▶ **Problem to work on**
Revise the listing by replacing "common name" with "vernacular name" and leaving all other text unchanged.

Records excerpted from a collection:
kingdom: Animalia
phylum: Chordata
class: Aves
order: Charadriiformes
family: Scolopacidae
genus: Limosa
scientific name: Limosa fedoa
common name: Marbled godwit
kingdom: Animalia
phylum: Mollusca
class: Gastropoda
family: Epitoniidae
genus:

▶ **Worked answer**
kingdom: Animalia
phylum: Chordata
class: Aves
order: Charadriiformes
family: Scolopacidae
genus: Limosa
scientific name: Limosa fedoa
vernacular name: Marbled godwit
kingdom: Animalia
phylum: Mollusca
class: Gastropoda
family: Epitoniidae
genus:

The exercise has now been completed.